According to Mick Channon this horse “has seen it all” but the problem has been that too often what he has seen is another horse in front of him.
Six wins from 27 starts hardly reads like the career statistics of a stable star and a losing streak of eight starts suggests that his best days may be some way back in the distance and that he’s not ready to mix it with the best at Meydan on Dubai World Cup night.
Try telling that to Mick Channon about Youmzain – but keep your distance if you say it because the statistics only tell half the story.
In the case of Youmzain the margin between being hailed as a champion and one of the also-rans has never been that great. Four-and-a-quarter lengths separate him from being the only triple winner of the Prix de l’Arc Triomphe in the race’s history – rather than a three-time runner-up - and throw in another length and he would also be a dual winner of the Coronation Cup as opposed to finishing second both times.

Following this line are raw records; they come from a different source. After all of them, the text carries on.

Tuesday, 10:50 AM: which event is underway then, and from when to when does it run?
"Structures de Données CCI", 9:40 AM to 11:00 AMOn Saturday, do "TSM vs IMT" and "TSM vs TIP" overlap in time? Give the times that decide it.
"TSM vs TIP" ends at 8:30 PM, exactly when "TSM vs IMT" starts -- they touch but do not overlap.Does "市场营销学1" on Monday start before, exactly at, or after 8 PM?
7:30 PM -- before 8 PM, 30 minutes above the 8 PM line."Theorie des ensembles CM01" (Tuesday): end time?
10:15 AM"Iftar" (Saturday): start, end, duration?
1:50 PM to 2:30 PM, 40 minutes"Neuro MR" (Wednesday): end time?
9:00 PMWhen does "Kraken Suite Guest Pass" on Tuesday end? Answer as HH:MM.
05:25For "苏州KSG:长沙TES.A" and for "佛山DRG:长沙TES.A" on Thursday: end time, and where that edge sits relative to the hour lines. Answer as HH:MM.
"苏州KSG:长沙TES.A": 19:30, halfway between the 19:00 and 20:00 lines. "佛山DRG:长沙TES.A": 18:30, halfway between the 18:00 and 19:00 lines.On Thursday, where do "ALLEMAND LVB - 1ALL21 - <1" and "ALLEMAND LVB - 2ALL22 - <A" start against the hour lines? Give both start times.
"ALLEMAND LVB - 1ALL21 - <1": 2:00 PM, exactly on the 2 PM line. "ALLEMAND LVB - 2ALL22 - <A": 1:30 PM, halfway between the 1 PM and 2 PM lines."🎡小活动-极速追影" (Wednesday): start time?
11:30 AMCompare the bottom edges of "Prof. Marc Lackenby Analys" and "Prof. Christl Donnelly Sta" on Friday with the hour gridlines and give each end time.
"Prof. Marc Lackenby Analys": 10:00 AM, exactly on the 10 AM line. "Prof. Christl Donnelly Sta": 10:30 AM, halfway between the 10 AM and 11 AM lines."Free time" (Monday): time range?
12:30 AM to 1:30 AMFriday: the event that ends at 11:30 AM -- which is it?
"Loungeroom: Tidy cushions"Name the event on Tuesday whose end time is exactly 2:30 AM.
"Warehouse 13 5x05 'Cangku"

There have, it has to be said, been a few other runs that do not seem anywhere near good enough – such as when he finished 10th of 13 in a group One race in Hong Kong last December -but Channon has long since accepted the overall package of a horse who does seem to take life on his own terms and who regards his box at Channon’s West Ilsely yard as very much his personal fiefdom. But criticise Youmzain and Channon will stiffen his sinew and defend the horse like a friend who has been slighted behind his back. “How many horses do you know which have finished three times in second place in the Arc?” he said. “I tell you what, a lot of winners of the Arc wouldn’t finish second three times.”
The point may be slightly lost in the delivery but the last time that Youmzain really delivered he beat a good field in the Group One Grand Prix de Saint-Cloud in June 2008; but his three attempts at the Dubai Sheema Classic have been less fruitful, with a close third to Vengeance of Rain in 2007 his best performance. Then he was ridden by Richard Hughes but it is Kieren Fallon who is the jockey charged with the mission of coaxing this seemingly impossible character to swap near-misses for direct hits on the bulls-eye at Meydan.
Through all this Channon remains philosophical partly because, with earnings of over £3million and an original price tag of 30,000gns, Youmzain is paying his way in a manner that only a fraction of the 90 juveniles that Channon will run this Flat season are likely to do in their careers. Youmzain may have quirks but they are profitable ones nonetheless.
Channon is an ambitious man but he enters his sixth season with this nearly horse preferring to think of the glass as half full rather than half empty and believing that there is always another bottle ready to be poured in celebration.
“He’s a seven-year-old now and has seen it all,” Channon said. “Youmzain is Youmzain, there’s not much that I can say. Leslie, who has been here with him from the start, is pleased with him and I think he’s ok. Kieren’s ridden him in the past and has won on him. He knows him inside out and sat on him in Dubai. He did a couple of bits of work here. In fact he breezed him 10 days ago and was pleased with him.
“You know he only ran a bad race in Hong Kong. It just didn’t work out for him, but you wouldn’t mind having 10 of the Youmzains in your yard now, would you? I mean he hasn’t done anything wrong. He just needs the race to go his way. He has been good to us, no doubt. And I wouldn’t be surprised if he puts up a good performance in this year’s Arc.”
“Look, you can’t teach him new tricks. He’s what he is and that is a very good horse. Let’s just see what happens on Saturday.”
Channon just hopes that this time Youmzain can go the distance.